Pat Collins …
“I think it was time for me,” Collins said in an interview Wednesday. “I’ve had a good run. I don’t know many 76-year-old street reporters. Do you?”
Never an anchor, Collins was a throwback to an earlier era in local TV journalism in which reporters — often newspaper expats — were hired more for their local knowledge, contacts and writing ability than for polished presentation and telegenic looks.
Collins stood out for his storytelling chops, appearance and memorable delivery, which was rife with cliffhanging stops and starts. Diminutive and bespectacled with a ruddy face, he typically prowled the region’s crime scenes in baggy khaki pants and sneakers, his hair just a bit too shaggy. He almost always appeared on camera wearing a hat, typically a wool newsboy or baseball cap. In winter, he’d add a V-neck sweater, fleece jacket and long scarf.
His wife, he once said, told him that he looked like a man who got dressed in the dark.
Collins took viewers to back alleys and front parlors, where distraught relatives and witnesses shared emotional reactions to tragic events. He broke stories about many of the city’s major crimes and traumas, from Mayor Marion Barry’s drug arrest in 1990 (Collins obtained a tape of the arrest in a downtown hotel room) to the disappearance of Chandra Levy in 2001, to the Washington sniper case the following year. His shoe-leather reporting earned him 13 local Emmy awards.

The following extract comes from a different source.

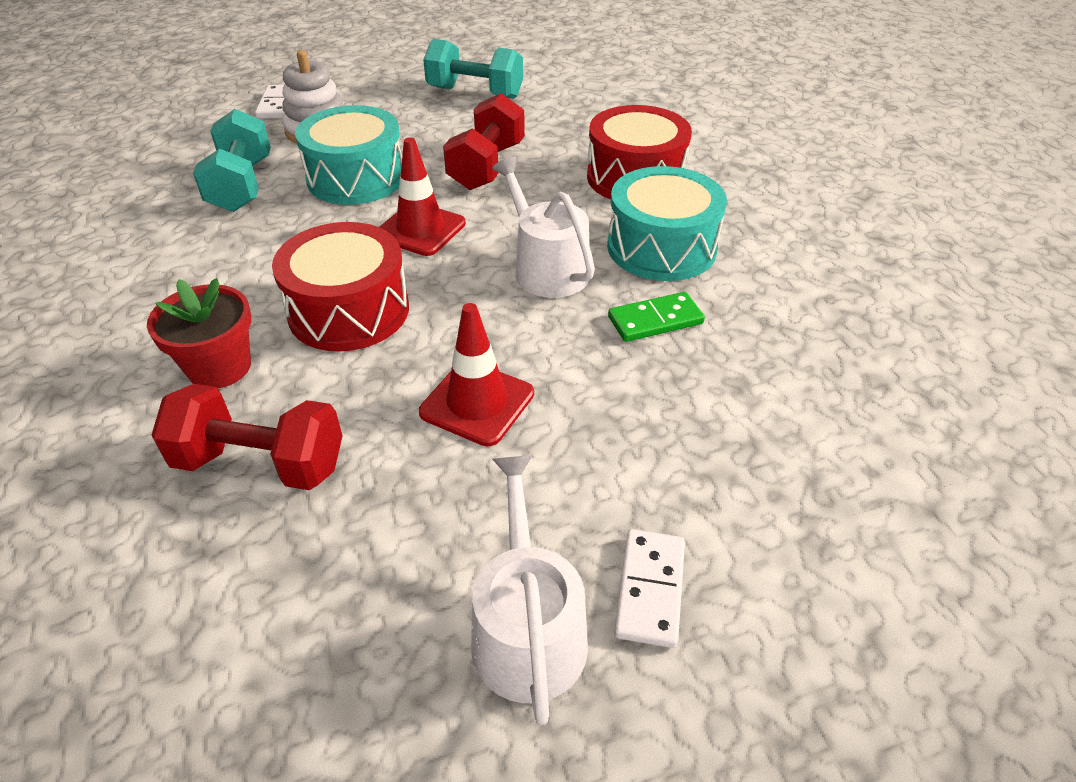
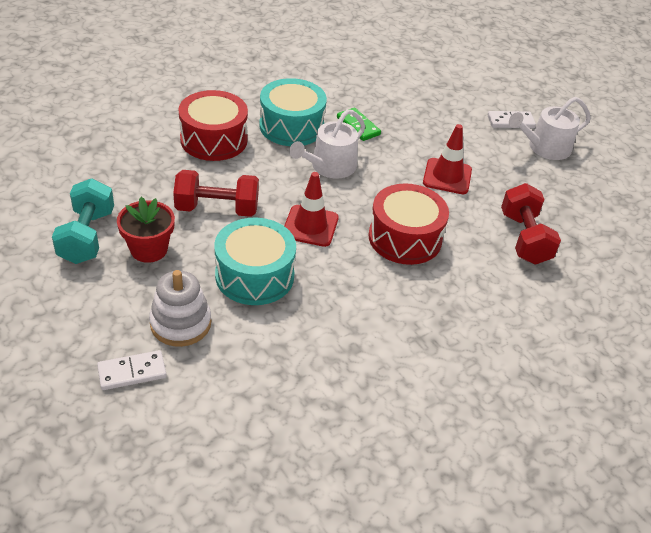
camera: 110 degrees left, 0 degrees up
(219, 367) = (476, 277): red flower pot -> red flower pot (149, 249)
(242, 185) = (286, 342): turquoise dumbbell -> none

He also once dressed as a bunch of grapes while interviewing a high school student who had been suspended for disrupting a school event while wearing a banana costume.
“I believe TV is intimate and emotional,” Collins said Wednesday. “If I do a good job, I’ll leave you feeling something. You’ll be happy, sad, outraged — but I want to leave you with something.”
While Collins was mostly known to viewers in the Washington area, he enjoyed a few moments of national renown. Comedian John Oliver repeatedly highlighted his work on Oliver’s HBO program, framing clips of Collins as “Local News Beat Poetry.”
Oliver featured Collins’s report about a local woman whose car had been spray-painted, “Mike is a cheater” — presumably by a jealous vandal who mistook its ownership.
Collins wound up his report in memorable fashion: “Mike, Mike, Mike, Mike, Mike, Mike, Mike. See what you’ve done?” he tsk-tsked. “I don’t know who you are. I don’t know where you are. But you may want to start changing your ways.”
He then paused and bowed his head, assuming an almost prayerful pose, before adding, “Or changing your name.”
An autotuned music video of the monologue subsequently went viral.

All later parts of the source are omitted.